I also worked heavily on the editing UX, the rendering workflow that turns editor state into visual output, and the state management that keeps everything in sync across AI-initiated and user-initiated changes.

Key Features

Tech Stack

React
Editor UI with virtualized rendering for large documents and optimized update cycles for smooth interactions
TypeScript
Strict types across the codebase with generated types for MCP tool schemas, keeping AI interactions type-safe
MCP
Standardized interface between the AI layer and editor capabilities, making new feature development fast
AI Chat
Conversational interface with streaming responses, context management, and multi-turn support for complex editing tasks
State Management
Custom layer built on immutable data structures with transactional updates, middleware hooks, and full operation history

Architecture

Command-sourced architecture: all mutations, whether from the UI or AI, flow through a unified command bus. The MCP layer wraps each editor capability as a tool with a typed schema, so the AI can discover and invoke any feature programmatically. The rendering pipeline subscribes to state changes and only updates affected visual regions. A middleware layer between the command bus and state store handles validation, normalization, and side effects like analytics and collaboration sync.

Challenges & Solutions

Designing the MCP tool layer for rapid feature velocity

The challenge was making an abstraction powerful enough for any editor operation but simple enough that a new feature could ship in a single PR. I designed a declarative tool registration API where each tool defines its schema, validation rules, and execution handler. The system auto-generates AI-readable descriptions, validates parameters, manages execution context, and reports results back to the chat. Feature developers only write the business logic.
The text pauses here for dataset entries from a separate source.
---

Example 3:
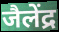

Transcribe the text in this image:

जैलेंद्र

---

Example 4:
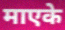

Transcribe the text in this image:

माएके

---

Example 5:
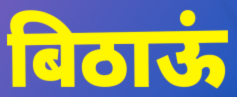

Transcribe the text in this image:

बिठाऊं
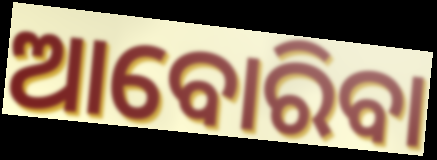
ଆବୋରିବା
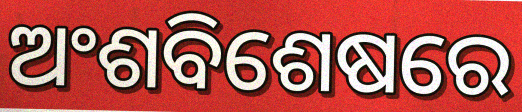
ଅଂଶବିଶେଷରେ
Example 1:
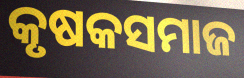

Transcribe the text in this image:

କୃଷକସମାଜ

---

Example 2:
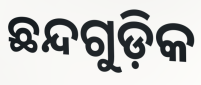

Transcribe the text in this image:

ଛନ୍ଦଗୁଡ଼ିକ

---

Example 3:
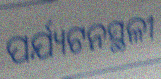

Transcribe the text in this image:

ପର୍ଯ୍ୟଟନସ୍ଥଳୀ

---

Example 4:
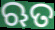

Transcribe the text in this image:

ଋତ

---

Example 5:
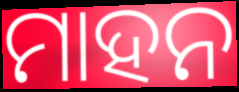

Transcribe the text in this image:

ମାହନ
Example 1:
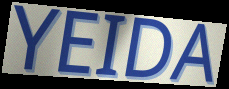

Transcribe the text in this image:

YEIDA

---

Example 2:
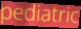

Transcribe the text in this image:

pediatric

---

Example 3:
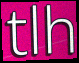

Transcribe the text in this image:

tlh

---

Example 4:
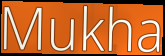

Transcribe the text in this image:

Mukha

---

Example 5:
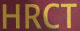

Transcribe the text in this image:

HRCT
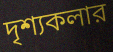
দৃশ্যকলার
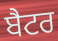
ਬੈਟਰ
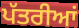
ਪੱਤਰੀਆਂ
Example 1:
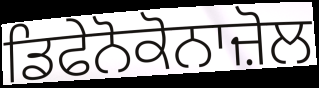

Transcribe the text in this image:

ਡਿਫੇਨੋਕੋਨਾਜ਼ੋਲ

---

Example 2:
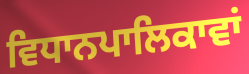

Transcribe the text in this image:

ਵਿਧਾਨਪਾਲਿਕਾਵਾਂ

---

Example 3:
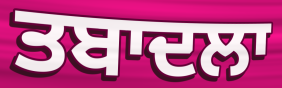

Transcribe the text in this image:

ਤਬਾਦਲਾ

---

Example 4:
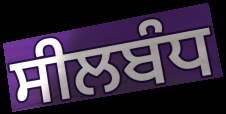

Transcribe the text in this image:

ਸੀਲਬੰਧ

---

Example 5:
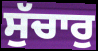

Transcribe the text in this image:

ਸੁੱਚਾਰੁ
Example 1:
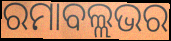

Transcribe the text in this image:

ରମାବଲ୍ଲଭର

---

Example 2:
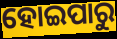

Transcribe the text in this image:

ହୋଇପାରୁ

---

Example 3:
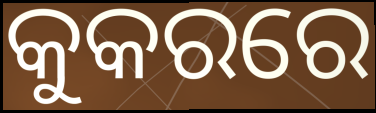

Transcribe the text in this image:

କୁକରରେ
State consistency across AI and manual editing paths

When both a user and an AI can modify the same document at the same time, state consistency gets tricky. AI operations are multi-step and async, while manual edits are immediate. I implemented optimistic updates with conflict detection: manual edits apply instantly, AI operations go through a staging mechanism with automatic rebasing if the document changed during AI processing. This prevents AI edits from overwriting user changes.